El efecto referéndum abruma al gobierno y dos miembros del Ministerio de Justicia caen inmediatamente. El subsecretario Andrea Delmastro y el jefe de gabinete del departamento, Giusi Bartolozzi, se vieron obligados a dimitir a petición explícita de Giorgia Meloni. Quien también pide a Daniela Santanchè que dé un paso atrás, quien, sin embargo, al menos por el momento, se resiste, desencadenando una dura y encarnizada lucha con el presidente del Gobierno.
El Palacio Chigi emite un comunicado en el que la Primera Ministra valora el paso atrás de Delmastro y Bartolozzi, agradeciéndoles el trabajo realizado “con dedicación”. Pero es muy dura con el ministro Fratelli d’Italia, que no parece tener intención de dimitir: “Espero que, en la misma línea de sensibilidad institucional, la ministra de Turismo, Daniela Santanchè, comparta una elección similar”, escribe en un lacónico comunicado.
Hay un proceso contra la ministra en Milán por supuesta contabilidad falsa de su empresa Visibilia y una investigación sobre una posible quiebra. No es ningún misterio que muchos miembros de la mayoría han abogado desde hace mucho tiempo por que dé un paso atrás. Pero Santanché siempre resistió y siguió trabajando, aún hoy, en su despacho y confirmando citas para los próximos días.
Una situación que ha hecho hablar de un verdadero terremoto político que sacudió el Palacio Chigi 24 horas después de la consulta popular. Esto eleva a cinco el número de dimisiones entre funcionarios del gobierno. Desde Vittorio Sgarbi, subsecretario de Cultura, pasando por Augusta Montaruli, subsecretaria de la Universidad, hasta el ministro de Cultura, Gennaro Sangiuliano.
Excepto Sgarbi, todos representantes de Fratelli d’Italia. Hoy, un año después del final de la legislatura, se han sumado dos más.

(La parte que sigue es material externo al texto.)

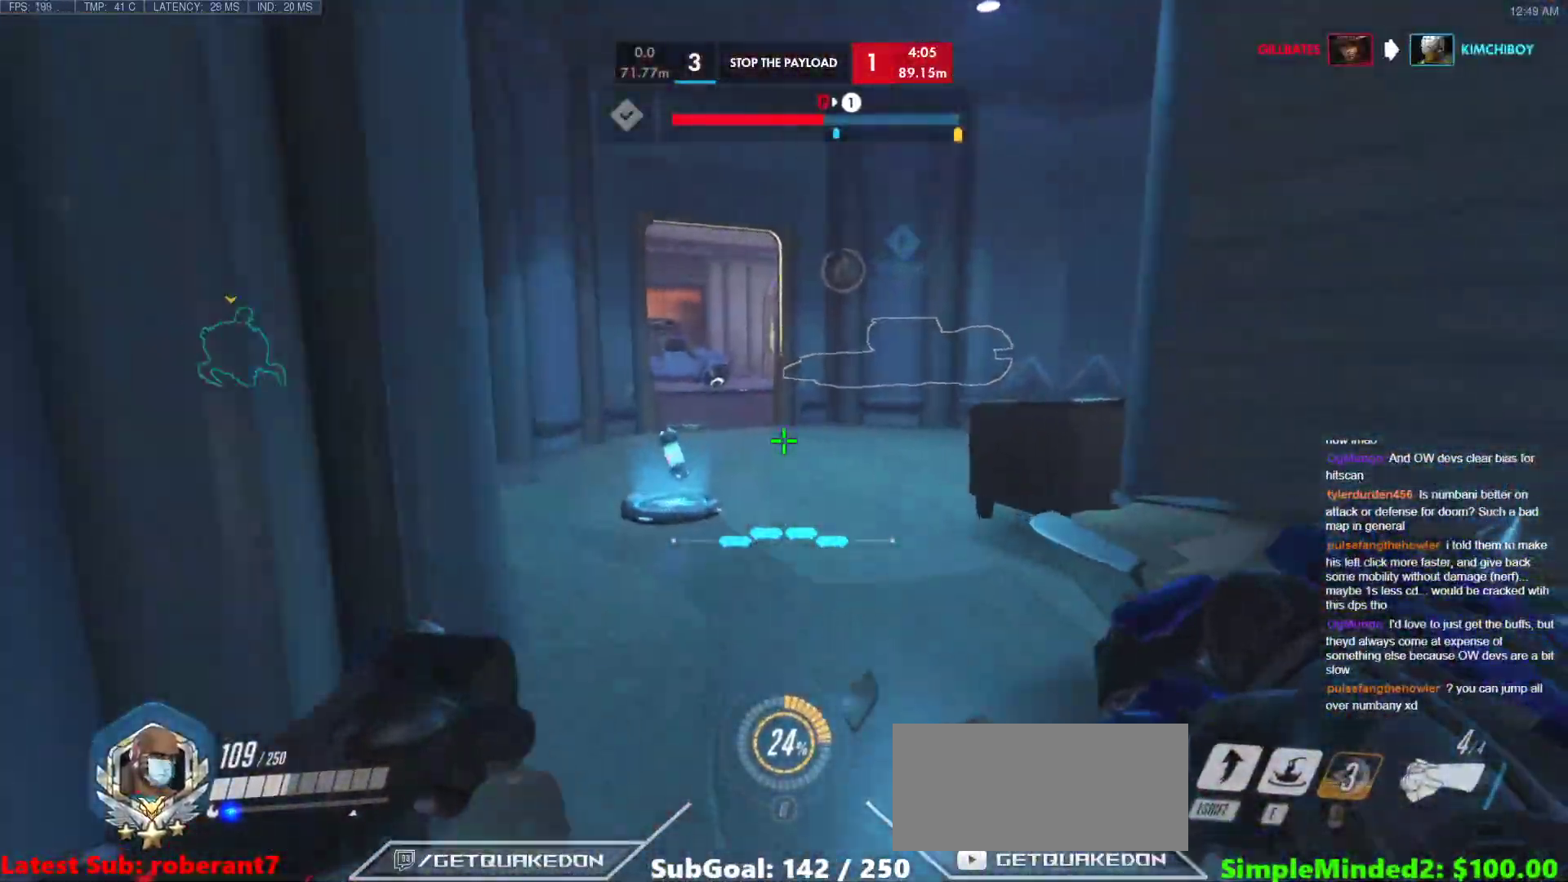
{"keys": ["w"], "mouse": [], "events": []}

Delmastro está agobiado por sus aventuras con la hija de Mauro Caroccia, condenado como figura destacada del clan de Siena, y con quien el histórico representante de Fratelli d’Italia abrió un restaurante en Roma. Pero para Bartolozzi la gestión de la campaña del referéndum fue crucial. Y en particular la impactante frase pronunciada en un canal de televisión siciliano: “Si gana el sí, nos desharemos de los magistrados. Son un pelotón de fusilamiento”. Por no hablar de las decisiones tomadas por el Ministerio, en particular en el caso de la repatriación del general libio Almasri.
Para ambos, el paso atrás fue doloroso y se produjo por la tarde, tras una última conversación con el ministro de Justicia, Carlo Nordio. Y esto después de las predicciones que sobre ellos hizo el ministro unas horas antes. “Estoy seguro de que el subsecretario podrá aclarar”, subrayó el ministro en Sky Tg24. Y negando categóricamente que esté en duda la suerte de Bartolozzi, su mano derecha en via Arenula (“No, absolutamente”).
Tanto es así que al mismo tiempo el ex fiscal de Treviso asume la responsabilidad política por el fracaso del referéndum. “Esta es una reforma que lleva mi nombre y por eso asumo la responsabilidad política de ella – precisa – Si hubo fallas de comunicación o de enfoque, también fueron mías”. Delmastro sale a la luz. Y en una nota admite: “Siempre he luchado contra el crimen, incluso con resultados concretos e importantes y aunque no hice nada malo, cometí negligencias que remedí tan pronto como tuve conocimiento de ello”.
En el Parlamento la oposición está desatada. Al unísono, aplauden la dimisión aunque sea “tarde”. Y piden una vez más que Santanché también los siga. Giuseppe Conte, entre otros, lo hace preguntándose si “el impacto de este abrumador voto popular hará dimitir también al ministro Santanchè”. Pero para Riccardo Magi de Più Europa, ahora “la pregunta es: ¿cuándo dimitirá el ministro Nordio?”, destacando que “en un país normal, un terremoto de este tipo en un departamento clave como el de Justicia provocaría la caída de todo el gobierno”.